Set in a luxury New York City hotel, “The Fundamentals” stars Alana Arenas as Millie, a good-hearted maid trying to better her lot in life. Having recently been turned down for a job as a front desk clerk—a job that went to Stellan, an aspiring actress played by Caroline Neff—Millie has instead been named “front desk liaison”—the kind of “new title” non-promotion that makes corporations tick.
Along with her friend and nominal manager, Abe (played by Alan Wilder), Millie is an outlier: Fundamentally good and fundamentally honest. The same can’t be said of her husband, Lorenzo (Armando Riesco), a gambling addict who works in maintenance and steals iPads from guests to pay for his “luxury toothpick” business scheme. And it also can’t be said of Millie and Abe’s boss, Eliza (the brilliant Audrey Francis), whose ruthless dedication to the bottom line is apparent behind her false, rictus grin. But Millie persists in her quest to rise through the ranks. She soon learns that the easiest (and perhaps only) way to get ahead is at the expense of others.
+ + + +
WHAT TO WORK ON> Copy the review of "The Fundamentals" between "Set in a luxury" and "makes corporations tick.", inclusive, switching "maid" to "housekeeper". The lines that follow have no connection to the review of "The Fundamentals."

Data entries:
+ + + +
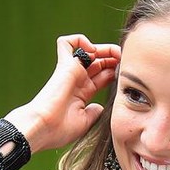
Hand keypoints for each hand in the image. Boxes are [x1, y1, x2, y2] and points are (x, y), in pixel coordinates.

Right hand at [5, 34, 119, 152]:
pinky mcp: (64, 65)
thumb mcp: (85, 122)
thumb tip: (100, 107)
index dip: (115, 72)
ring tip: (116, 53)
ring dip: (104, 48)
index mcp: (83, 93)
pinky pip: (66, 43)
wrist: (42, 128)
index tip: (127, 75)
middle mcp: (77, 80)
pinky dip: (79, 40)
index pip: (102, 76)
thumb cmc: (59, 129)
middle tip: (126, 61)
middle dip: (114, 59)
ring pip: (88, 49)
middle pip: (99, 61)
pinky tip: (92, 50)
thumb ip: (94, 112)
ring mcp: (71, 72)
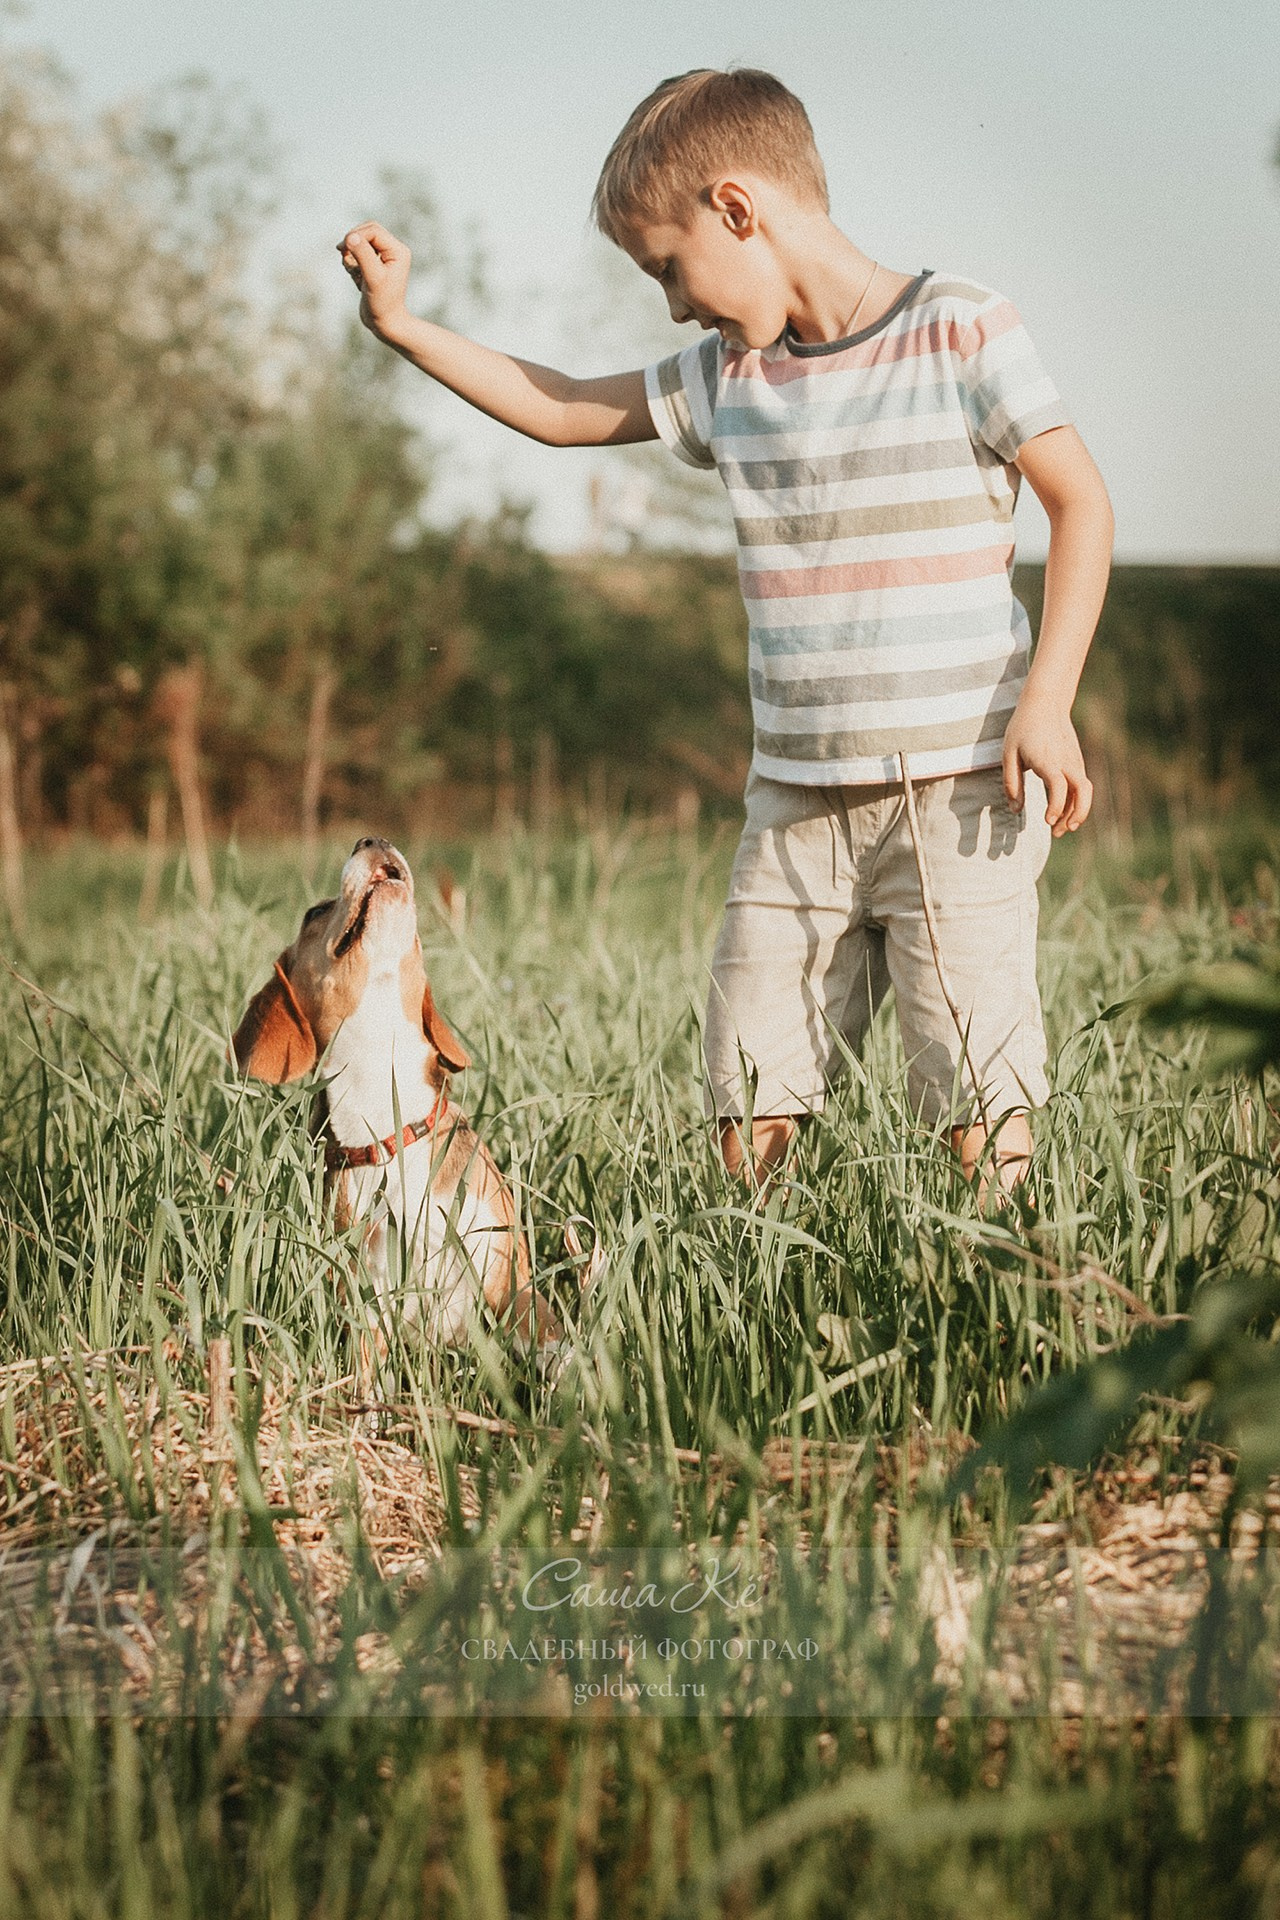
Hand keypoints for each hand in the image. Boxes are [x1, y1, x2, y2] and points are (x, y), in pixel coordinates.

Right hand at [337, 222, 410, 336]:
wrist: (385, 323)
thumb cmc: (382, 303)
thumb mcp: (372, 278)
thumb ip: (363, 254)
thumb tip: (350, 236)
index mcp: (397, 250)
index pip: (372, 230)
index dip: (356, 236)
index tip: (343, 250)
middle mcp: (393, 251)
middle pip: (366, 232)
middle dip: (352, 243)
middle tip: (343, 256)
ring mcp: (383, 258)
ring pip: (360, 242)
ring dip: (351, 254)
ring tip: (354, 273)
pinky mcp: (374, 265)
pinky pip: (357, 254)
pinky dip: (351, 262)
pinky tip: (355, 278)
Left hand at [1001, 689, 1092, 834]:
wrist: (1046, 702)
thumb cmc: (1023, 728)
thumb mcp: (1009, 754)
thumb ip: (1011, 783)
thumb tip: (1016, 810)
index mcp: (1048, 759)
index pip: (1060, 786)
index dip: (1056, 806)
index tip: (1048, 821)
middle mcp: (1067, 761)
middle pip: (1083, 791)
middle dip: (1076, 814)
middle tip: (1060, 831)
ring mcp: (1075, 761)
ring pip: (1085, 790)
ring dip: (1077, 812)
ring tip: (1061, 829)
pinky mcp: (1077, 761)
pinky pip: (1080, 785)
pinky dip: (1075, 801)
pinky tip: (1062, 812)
+ + + +
SOLVED PROBLEM>
Set in a luxury New York City hotel, “The Fundamentals” stars Alana Arenas as Millie, a good-hearted housekeeper trying to better her lot in life. Having recently been turned down for a job as a front desk clerk—a job that went to Stellan, an aspiring actress played by Caroline Neff—Millie has instead been named “front desk liaison”—the kind of “new title” non-promotion that makes corporations tick.